15 de mayo de 2008

Huele a peligro

Por Rodrigo Larraín*

No tenemos por qué creer que la encuesta sobre victimización realizada por el INE esté mal hecha; una larga y probada experiencia avalan los datos entregados por este instituto. Ellos muestran un sostenido descenso en el número de delitos pero, y simultáneamente, las personas conservan altos niveles de miedo a la delincuencia. Entonces, ¿por qué los chilenos declaramos que tenemos temor a ser víctimas de delitos? Tal vez la clave no esté en la delincuencia propiamente sino en una sensación generalizada de inseguridad en muchos ámbitos de la vida. Se han propuesto varias interpretaciones de los resultados y sus paradojas, pero quizás valga la pena insertar los datos en un contexto mayor.

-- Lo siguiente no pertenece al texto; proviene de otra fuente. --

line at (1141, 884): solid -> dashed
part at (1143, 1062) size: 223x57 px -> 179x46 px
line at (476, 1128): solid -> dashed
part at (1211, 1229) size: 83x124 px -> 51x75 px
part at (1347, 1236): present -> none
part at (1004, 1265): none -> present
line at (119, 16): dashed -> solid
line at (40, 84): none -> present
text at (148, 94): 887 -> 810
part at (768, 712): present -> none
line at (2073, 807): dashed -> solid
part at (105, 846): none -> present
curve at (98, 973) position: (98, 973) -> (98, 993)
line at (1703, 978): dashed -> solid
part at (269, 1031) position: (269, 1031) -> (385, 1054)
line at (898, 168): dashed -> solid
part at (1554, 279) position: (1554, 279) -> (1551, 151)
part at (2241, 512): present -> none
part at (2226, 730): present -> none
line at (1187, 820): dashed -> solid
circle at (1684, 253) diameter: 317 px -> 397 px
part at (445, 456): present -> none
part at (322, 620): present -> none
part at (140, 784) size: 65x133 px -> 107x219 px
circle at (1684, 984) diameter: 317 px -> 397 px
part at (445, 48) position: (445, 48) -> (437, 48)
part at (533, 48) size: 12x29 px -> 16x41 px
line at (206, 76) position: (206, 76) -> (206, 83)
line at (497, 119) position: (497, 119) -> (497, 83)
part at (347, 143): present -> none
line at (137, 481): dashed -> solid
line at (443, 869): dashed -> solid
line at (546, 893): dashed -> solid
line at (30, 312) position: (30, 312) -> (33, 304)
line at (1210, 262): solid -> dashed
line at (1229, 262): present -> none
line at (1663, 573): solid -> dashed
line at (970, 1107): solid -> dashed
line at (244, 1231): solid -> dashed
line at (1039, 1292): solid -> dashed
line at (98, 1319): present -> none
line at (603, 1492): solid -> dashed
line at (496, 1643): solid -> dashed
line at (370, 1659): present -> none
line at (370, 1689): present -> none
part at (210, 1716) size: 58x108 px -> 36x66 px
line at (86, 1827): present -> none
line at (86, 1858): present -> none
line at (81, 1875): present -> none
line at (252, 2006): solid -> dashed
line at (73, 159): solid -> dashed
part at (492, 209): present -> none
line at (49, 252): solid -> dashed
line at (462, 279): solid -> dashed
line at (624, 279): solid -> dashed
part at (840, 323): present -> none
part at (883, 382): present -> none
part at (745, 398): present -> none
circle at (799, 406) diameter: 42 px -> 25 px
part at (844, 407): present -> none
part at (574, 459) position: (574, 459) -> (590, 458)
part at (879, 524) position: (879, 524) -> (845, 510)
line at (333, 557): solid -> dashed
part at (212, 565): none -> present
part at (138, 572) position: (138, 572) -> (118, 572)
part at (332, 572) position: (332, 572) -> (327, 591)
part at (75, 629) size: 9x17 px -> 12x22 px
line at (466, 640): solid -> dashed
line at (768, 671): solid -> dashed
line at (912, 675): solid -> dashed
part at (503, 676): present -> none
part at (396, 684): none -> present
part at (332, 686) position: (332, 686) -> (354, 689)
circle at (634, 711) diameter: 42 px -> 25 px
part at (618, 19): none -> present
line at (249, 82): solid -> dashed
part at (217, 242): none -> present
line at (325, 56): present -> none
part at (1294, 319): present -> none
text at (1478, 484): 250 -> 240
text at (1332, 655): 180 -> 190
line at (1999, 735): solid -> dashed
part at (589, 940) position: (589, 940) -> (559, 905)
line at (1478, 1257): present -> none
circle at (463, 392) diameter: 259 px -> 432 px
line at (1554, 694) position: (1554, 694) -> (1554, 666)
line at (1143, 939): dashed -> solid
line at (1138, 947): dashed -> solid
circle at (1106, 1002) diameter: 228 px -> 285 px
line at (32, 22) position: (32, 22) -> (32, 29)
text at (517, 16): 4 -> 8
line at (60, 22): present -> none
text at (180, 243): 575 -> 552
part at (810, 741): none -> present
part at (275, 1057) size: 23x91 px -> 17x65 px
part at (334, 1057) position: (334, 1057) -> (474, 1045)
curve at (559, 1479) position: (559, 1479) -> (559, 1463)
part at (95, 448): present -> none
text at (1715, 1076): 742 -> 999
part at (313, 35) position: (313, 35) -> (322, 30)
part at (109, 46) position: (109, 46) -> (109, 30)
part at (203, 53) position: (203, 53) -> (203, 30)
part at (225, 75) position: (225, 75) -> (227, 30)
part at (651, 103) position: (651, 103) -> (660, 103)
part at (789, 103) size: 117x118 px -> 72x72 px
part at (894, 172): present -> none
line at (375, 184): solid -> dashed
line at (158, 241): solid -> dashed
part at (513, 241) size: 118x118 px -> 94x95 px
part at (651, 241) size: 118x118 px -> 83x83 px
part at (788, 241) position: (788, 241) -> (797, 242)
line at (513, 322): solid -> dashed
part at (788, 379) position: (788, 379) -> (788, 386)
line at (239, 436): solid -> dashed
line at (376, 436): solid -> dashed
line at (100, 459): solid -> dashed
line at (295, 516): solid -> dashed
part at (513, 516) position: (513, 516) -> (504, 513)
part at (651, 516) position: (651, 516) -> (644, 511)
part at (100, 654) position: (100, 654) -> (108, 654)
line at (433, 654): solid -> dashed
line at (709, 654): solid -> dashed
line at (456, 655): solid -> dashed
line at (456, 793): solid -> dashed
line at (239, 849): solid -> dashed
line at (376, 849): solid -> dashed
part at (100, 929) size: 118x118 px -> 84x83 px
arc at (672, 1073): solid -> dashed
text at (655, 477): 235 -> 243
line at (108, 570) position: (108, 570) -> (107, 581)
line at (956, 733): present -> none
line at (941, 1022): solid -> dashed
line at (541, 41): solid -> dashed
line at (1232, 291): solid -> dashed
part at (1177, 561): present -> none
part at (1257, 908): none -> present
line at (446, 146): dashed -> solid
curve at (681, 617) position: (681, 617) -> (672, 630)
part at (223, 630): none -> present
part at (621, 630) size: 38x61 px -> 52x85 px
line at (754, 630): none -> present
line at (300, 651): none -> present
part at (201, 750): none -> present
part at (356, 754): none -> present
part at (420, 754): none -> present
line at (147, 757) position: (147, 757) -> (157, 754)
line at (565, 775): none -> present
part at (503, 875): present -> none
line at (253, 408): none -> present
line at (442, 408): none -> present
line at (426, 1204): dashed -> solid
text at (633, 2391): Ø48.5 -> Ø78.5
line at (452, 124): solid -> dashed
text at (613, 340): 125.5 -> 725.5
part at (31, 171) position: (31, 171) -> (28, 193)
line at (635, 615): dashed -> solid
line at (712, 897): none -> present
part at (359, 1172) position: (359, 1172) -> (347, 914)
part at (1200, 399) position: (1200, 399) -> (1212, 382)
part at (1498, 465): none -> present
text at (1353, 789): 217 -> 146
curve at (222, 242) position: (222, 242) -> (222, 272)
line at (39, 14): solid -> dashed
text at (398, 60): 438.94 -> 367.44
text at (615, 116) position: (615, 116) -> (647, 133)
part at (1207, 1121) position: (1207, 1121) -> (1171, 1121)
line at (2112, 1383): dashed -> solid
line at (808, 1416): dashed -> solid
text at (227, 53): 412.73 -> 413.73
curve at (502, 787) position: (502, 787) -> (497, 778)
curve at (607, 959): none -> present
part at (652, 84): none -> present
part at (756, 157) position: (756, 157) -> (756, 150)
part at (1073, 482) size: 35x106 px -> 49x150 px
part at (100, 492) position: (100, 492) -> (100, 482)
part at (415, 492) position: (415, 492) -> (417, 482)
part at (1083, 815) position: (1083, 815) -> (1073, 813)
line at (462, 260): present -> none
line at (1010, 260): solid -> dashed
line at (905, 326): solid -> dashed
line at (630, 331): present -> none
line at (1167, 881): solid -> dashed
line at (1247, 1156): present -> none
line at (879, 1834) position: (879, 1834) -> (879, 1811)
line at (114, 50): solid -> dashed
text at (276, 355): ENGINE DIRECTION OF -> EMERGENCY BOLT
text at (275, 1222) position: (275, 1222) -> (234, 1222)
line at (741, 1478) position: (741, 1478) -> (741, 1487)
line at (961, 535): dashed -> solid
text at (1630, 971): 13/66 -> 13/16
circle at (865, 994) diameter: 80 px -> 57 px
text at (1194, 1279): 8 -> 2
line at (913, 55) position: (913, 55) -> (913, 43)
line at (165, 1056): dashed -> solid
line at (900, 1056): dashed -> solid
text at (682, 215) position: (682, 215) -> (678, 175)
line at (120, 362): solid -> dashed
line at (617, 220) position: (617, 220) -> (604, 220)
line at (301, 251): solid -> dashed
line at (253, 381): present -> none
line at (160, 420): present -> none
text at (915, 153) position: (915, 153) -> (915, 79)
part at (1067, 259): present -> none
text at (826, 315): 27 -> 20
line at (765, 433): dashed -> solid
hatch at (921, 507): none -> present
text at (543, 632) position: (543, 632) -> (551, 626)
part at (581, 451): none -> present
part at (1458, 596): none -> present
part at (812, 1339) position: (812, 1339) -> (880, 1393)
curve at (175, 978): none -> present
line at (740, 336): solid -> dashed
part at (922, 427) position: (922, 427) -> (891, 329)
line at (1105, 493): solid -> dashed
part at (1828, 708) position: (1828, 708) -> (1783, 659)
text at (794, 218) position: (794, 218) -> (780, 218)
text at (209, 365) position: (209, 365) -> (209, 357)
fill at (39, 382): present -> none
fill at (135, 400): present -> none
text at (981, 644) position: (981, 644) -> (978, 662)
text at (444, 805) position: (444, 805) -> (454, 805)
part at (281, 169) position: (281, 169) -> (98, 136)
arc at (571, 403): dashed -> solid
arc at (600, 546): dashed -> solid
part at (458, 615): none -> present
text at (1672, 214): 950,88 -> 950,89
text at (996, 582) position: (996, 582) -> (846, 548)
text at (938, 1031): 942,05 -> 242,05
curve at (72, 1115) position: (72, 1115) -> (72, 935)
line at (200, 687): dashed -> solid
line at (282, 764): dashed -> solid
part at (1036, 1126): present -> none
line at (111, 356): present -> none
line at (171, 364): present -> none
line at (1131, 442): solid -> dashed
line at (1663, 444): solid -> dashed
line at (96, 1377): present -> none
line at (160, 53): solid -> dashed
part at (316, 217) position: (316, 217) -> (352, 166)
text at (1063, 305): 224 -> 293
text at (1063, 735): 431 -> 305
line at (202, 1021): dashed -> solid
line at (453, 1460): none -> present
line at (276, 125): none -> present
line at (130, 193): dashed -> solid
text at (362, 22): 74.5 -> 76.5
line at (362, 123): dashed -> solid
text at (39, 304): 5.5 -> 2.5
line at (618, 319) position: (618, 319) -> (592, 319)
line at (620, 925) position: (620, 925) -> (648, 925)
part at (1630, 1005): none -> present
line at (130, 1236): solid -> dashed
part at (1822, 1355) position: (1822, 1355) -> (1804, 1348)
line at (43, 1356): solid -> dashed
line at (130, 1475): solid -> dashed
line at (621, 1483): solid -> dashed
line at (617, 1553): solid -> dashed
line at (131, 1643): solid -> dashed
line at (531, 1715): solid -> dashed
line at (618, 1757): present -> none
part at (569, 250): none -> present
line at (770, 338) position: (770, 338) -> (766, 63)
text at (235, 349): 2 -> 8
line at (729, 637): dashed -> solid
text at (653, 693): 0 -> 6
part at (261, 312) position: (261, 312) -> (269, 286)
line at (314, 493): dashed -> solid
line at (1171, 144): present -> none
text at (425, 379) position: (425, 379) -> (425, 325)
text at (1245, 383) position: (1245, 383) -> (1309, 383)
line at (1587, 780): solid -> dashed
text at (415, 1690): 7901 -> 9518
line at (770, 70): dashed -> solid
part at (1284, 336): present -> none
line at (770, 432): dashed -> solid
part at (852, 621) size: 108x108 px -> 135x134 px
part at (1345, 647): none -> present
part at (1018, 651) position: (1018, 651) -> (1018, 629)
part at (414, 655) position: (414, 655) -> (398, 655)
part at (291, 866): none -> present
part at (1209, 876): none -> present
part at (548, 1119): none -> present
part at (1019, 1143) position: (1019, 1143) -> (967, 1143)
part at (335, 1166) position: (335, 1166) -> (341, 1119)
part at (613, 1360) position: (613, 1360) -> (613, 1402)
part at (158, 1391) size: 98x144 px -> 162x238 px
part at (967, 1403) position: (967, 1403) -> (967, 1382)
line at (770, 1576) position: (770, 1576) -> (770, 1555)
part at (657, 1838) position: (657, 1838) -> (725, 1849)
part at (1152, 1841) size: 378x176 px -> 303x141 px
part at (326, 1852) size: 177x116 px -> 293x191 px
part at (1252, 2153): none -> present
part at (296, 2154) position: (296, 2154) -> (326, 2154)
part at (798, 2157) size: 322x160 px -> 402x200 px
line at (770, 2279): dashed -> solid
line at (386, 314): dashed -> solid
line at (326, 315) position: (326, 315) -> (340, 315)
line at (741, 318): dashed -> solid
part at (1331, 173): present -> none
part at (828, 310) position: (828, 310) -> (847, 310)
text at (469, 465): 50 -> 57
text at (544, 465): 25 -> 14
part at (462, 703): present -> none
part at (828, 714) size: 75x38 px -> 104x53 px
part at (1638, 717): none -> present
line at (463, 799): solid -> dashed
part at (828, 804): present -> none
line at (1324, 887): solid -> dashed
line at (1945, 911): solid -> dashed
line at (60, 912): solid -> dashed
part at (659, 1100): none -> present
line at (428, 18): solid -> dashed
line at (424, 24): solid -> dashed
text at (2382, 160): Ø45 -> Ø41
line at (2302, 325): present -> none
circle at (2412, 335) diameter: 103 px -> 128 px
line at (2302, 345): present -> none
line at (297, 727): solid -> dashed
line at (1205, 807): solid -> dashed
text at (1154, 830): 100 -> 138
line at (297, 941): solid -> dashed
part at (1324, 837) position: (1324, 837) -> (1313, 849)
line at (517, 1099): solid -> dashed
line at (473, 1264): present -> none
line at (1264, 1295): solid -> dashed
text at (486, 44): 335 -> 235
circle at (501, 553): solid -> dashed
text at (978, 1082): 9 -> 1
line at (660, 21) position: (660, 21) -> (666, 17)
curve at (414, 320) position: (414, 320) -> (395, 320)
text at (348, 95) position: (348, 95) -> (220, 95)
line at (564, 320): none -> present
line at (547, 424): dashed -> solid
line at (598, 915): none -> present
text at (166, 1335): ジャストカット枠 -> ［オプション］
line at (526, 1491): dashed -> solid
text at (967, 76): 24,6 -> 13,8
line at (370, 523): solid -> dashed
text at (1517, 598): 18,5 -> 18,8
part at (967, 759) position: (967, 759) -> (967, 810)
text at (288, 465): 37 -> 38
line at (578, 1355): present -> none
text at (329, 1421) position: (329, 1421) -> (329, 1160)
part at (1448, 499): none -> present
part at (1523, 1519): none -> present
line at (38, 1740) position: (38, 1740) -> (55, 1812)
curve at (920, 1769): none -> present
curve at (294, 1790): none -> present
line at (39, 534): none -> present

Vivimos una sensación más que de crisis de decadencia, una sensación de temor a la vida misma, a la falta de ideales, a la inacción y a no saber bien en qué gastar la vida –como causa– y no ir viviendo para puro pensar cómo nos las arreglaremos para pagar las deudas, para consumir. Como en la República de Weimar, en la Alemania antes de Hitler.

Hemos pasado por épocas de desencanto. A comienzos del siglo XX el pesimismo se había apoderado de los intelectuales chilenos, y esa sensación la traspasaron a diversos sectores de la vida nacional, eran intelectuales que habían leído “La Decadencia de Occidente” de Oswald Spengler, aparecido en 1918 el primer tomo y en 1923 el segundo, y a otros negativistas menores ya olvidados. Diversos filósofos estaban en la tradición de Spengler, como Nietzsche o Schopenhauer. La gran crisis económica de 1929 pareció darles la razón, el pesimismo era más realista que el optimismo moderno y burgués. No quedaba tiempo sino sólo para el heroísmo, la guerra y el romanticismo destructivo. Si el burgués con su democracia no traía la felicidad, tal vez otro sistema lo haría, y aparecen las ideas totalitarias y pesimistas, en donde las élites, los hombres superiores, en lo posible blancos y descendientes de guerreros, nos darán grandeza. Se teme la democracia y desconfía de ella por mediocre y masiva, por ser carente de aristocracia y por ordinaria, únicamente los escogidos podrán salvarnos de ella. Y ya se sabe a dónde condujeron esas ideas en Alemania. La sensibilidad romántica con su pesimismo dará municiones intelectuales y respaldo moral a los enemigos de una democracia corrupta y deslegitimada, todo sea por evitar el colapso, el desorden y el caos de una forma de vida.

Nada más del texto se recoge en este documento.